Se Putin imagina que pode manter o mundo refém, isso é provavelmente outro erro de cálculo fatal.

 CUSTOS GRAVES E CATASTRÓFICOS!

(Paul Krugman - O Estado de S. Paulo, 09) Quando Vladimir Putin invadiu a Ucrânia, acho justo afirmar que a maioria dos observadores esperava que ele se sairia bem. Em vez disso, aqui estamos, quase duas semanas depois, com Kiev e Kharkiv ainda resistindo, e as forças invasoras retidas por uma feroz resistência ucraniana – auxiliada pela rápida injeção de armas do Ocidente – e desastrosos problemas logísticos. Ao mesmo tempo, as sanções do Ocidente contra a economia russa claramente já surtem efeitos severos, que podem piorar.

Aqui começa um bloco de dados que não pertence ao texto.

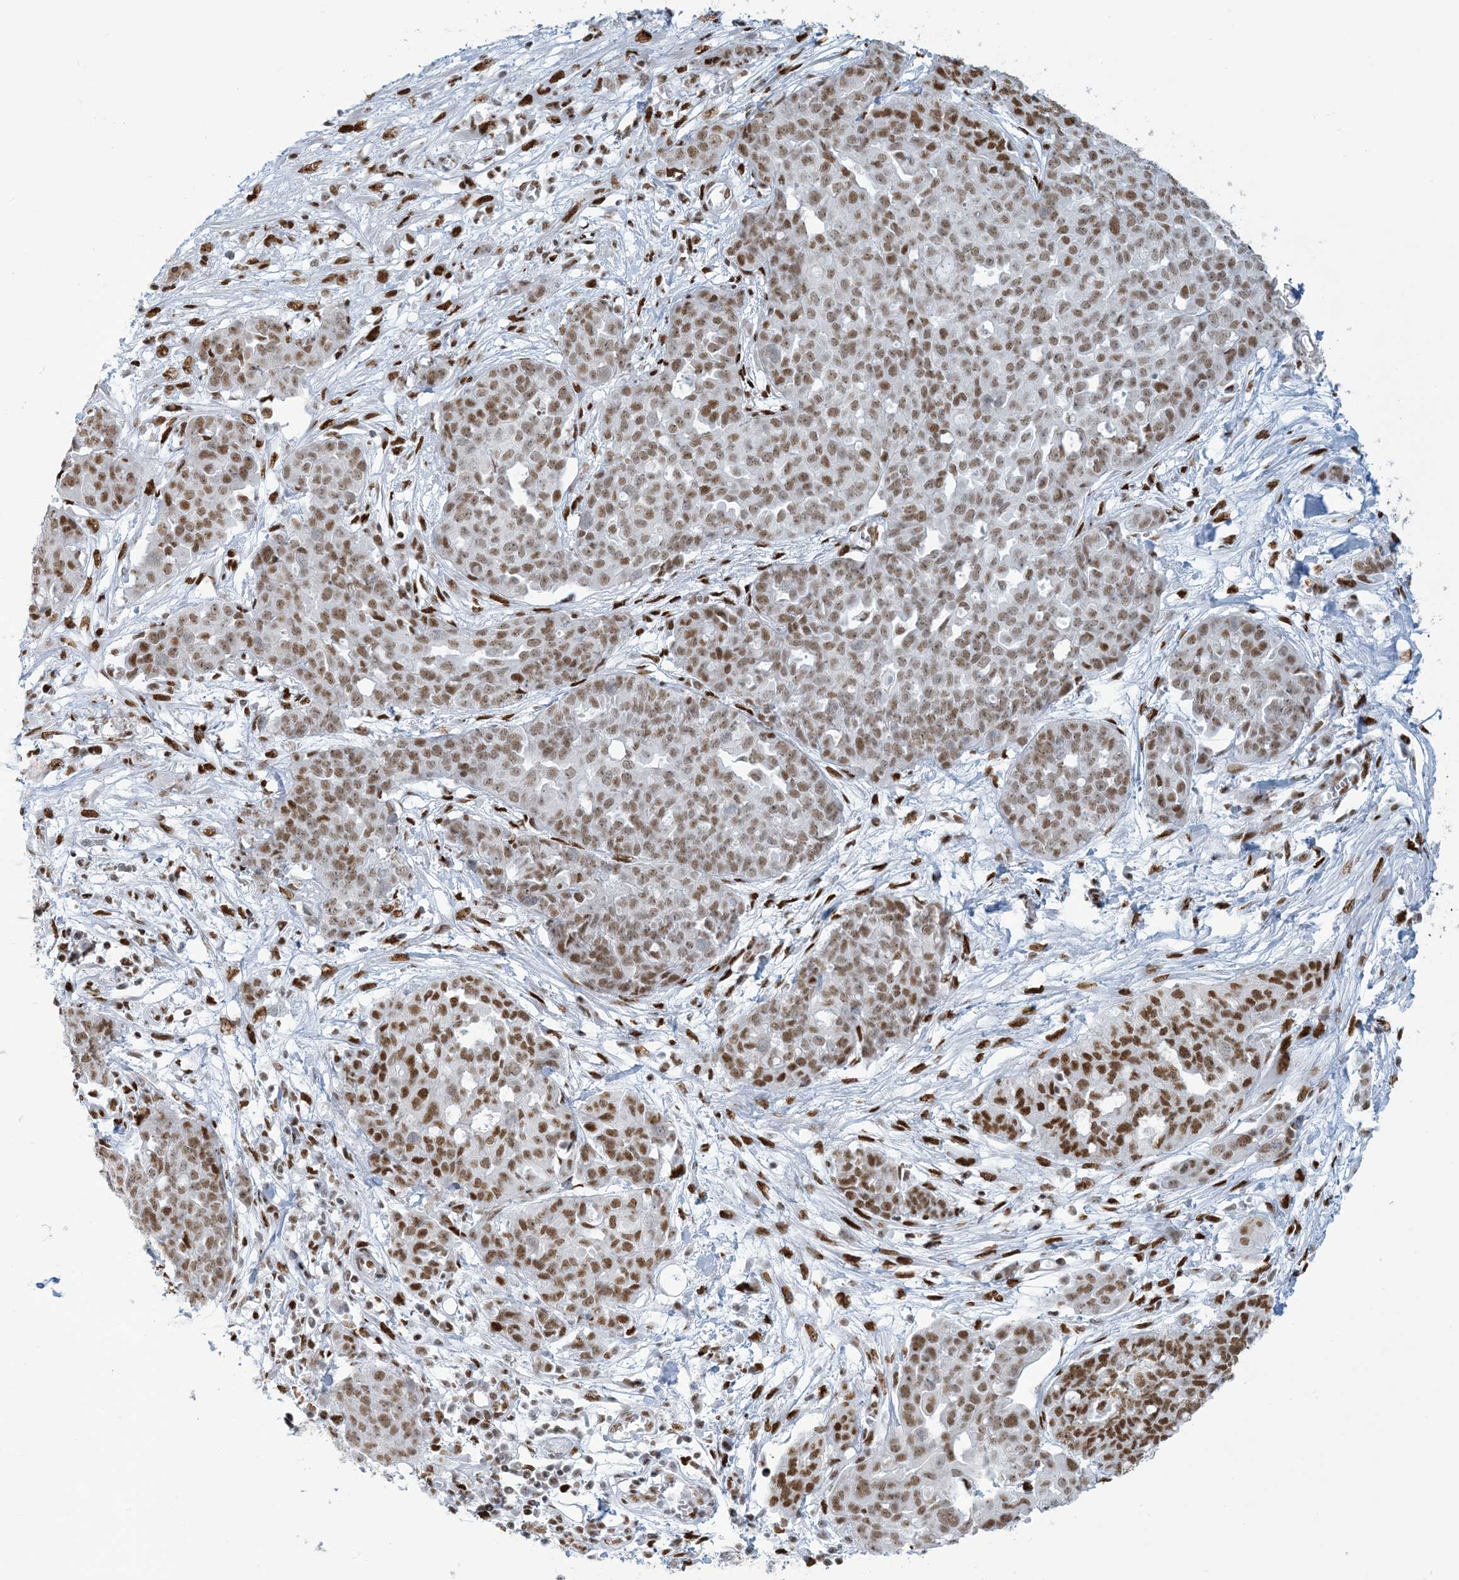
{"staining": {"intensity": "moderate", "quantity": ">75%", "location": "nuclear"}, "tissue": "ovarian cancer", "cell_type": "Tumor cells", "image_type": "cancer", "snomed": [{"axis": "morphology", "description": "Cystadenocarcinoma, serous, NOS"}, {"axis": "topography", "description": "Soft tissue"}, {"axis": "topography", "description": "Ovary"}], "caption": "Ovarian cancer stained with a brown dye demonstrates moderate nuclear positive positivity in about >75% of tumor cells.", "gene": "STAG1", "patient": {"sex": "female", "age": 57}}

Obviamente, tudo pode mudar. Por agora, contudo, Putin está encarando consequências bem piores do que poderia ter imaginado. Infelizmente, afrontar uma agressão não sai de graça. Os eventos na Ucrânia e na Rússia devem impor, em particular, custos severos à economia mundial. A questão é: quão severos?

Minha resposta preliminar é que serão custos graves, mas não catastróficos. Especificamente, o choque de Putin não parece tão grave quanto os choques do petróleo que abalaram o mundo nos anos 70.

Como naquela época, o golpe na economia mundial ocorre nos preços de commodities. A Rússia é uma grande exportadora de petróleo e gás natural; tanto a Rússia quanto a Ucrânia são – ou eram – grandes exportadores de trigo. Então, a guerra está surtindo grande impacto nos preços tanto da energia quanto dos alimentos.

PETRÓLEO. Comecemos pela energia. Até agora, as sanções aplicadas pela Europa manifestamente não se aplicam às exportações de petróleo e gás natural do país. Os EUA estão banindo importações de petróleo da Rússia, mas isso não importa tanto, já que os EUA podem comprar e a Rússia pode vender em outros mercados.

Os mercados, porém, estão reagindo como se diante da interrupção no fornecimento, seja por futuras sanções ou em razão de empresas globais de energia, temendo reações negativas do público, “autocensurarem” suas compras de petróleo russo. De fato, a Shell, que outro dia comprou petróleo russo a preço baixo, desculpou-se pela compra e afirmou que isso não vai se repetir.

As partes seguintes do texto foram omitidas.